Vivaldi’s concertos are so familiar that they do need something special to lift a performance. But Andrew Motion’s regretful farewells to his former garden were somewhat tangential to music that is all about activity (and, to be fair, weather).
It sounded routine, despite Nicola Benedetti’s best efforts. She (and the EUCO) did not go for a ‘period’ sound throughout, though it was better, for instance in the second Summer movement, when they did.
But with Bartok-style pizzicatos in the third movement of Autumn, and back-to-warm-Romantic-glow in the Winter fireside slow movement, there was a curious variety of approaches.
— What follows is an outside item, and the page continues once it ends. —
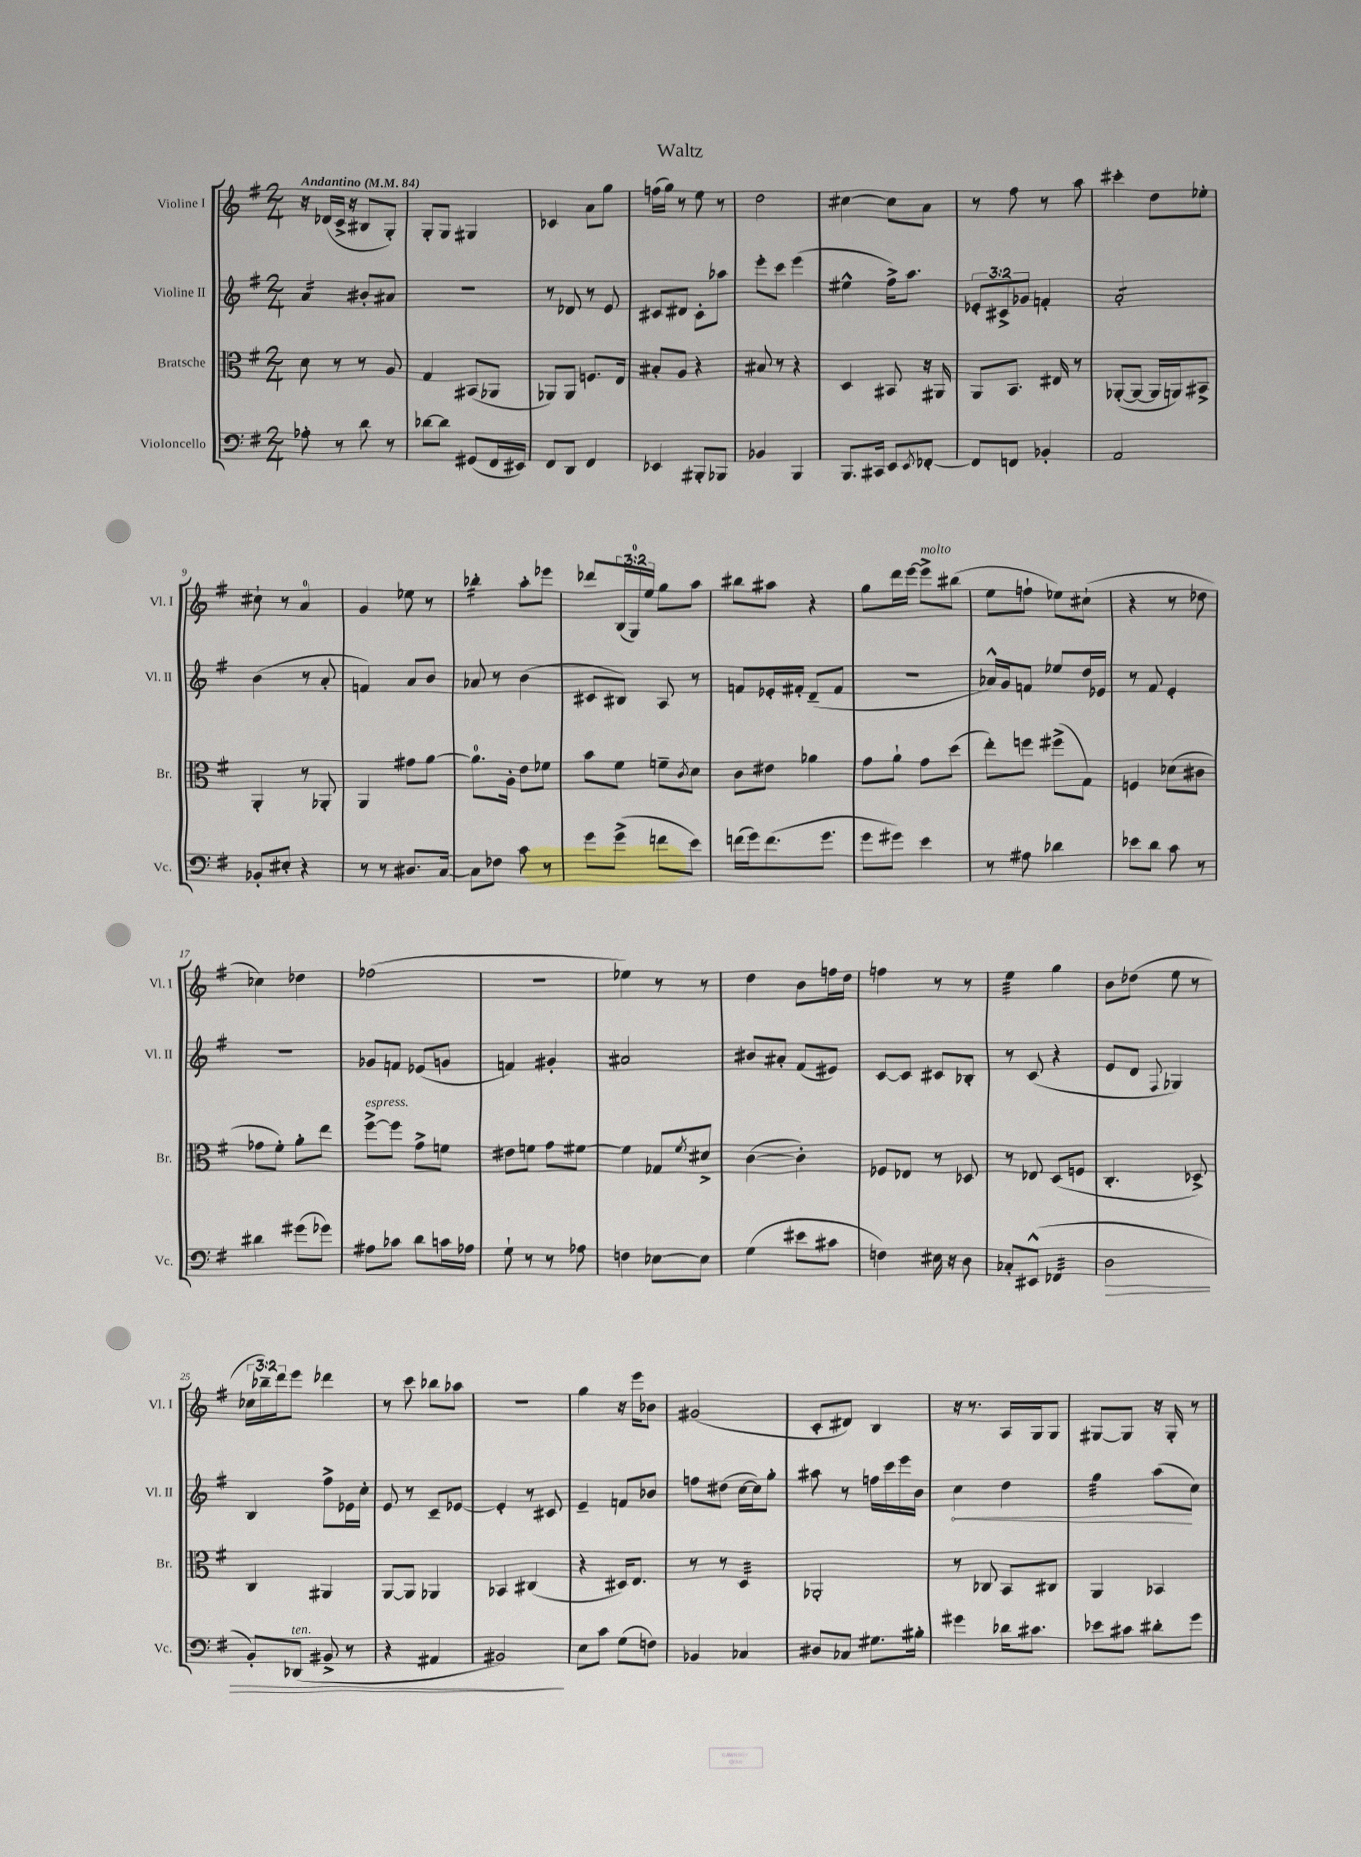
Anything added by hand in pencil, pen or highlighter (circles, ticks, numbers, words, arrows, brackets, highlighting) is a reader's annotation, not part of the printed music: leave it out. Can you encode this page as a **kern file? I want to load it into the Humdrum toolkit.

The festival’s grand finale on Wednesday was a choral concert, as usual, with French music its theme. The Festival Chorus – trained by Frances Cooke – sang Chabrier’s Ode A La Musique and Poulenc’s Gloria, with Emma Tring their soprano soloist.
David Hill conducted the performance, with the Orchestra of Opera North, and the choral sound was rich in tone and well varied. The Chabrier’s amiable harmonies showed off the female voices well, and Emma Tring dominated the thicker textures effortlessly. The Poulenc is a fun piece and was sung with enthusiasm and considerable impact, David Hill maintaining impetus even in the more thoughtful moments and drawing out a splendid tutti to match the soaring solo line and the warm blend of the full chorus.
The cathedral organ and its organist, Philip Rushforth, were the stars of the second part, in Poulenc’s organ symphony. The orchestra did themselves great credit here, under David Hill’s direction, with a deal more passion than is often the case in the first movement, and clarity and life overcoming the cathedral acoustic.
The ecclesiastical tones of the cathedral organ contributed subtly to the effect of the slow movement, and although its impact at full power was not as great as a big French-style instrument might be expected to make, the finale actually benefitted from the chance it gave for the orchestra’s role to be fully heard.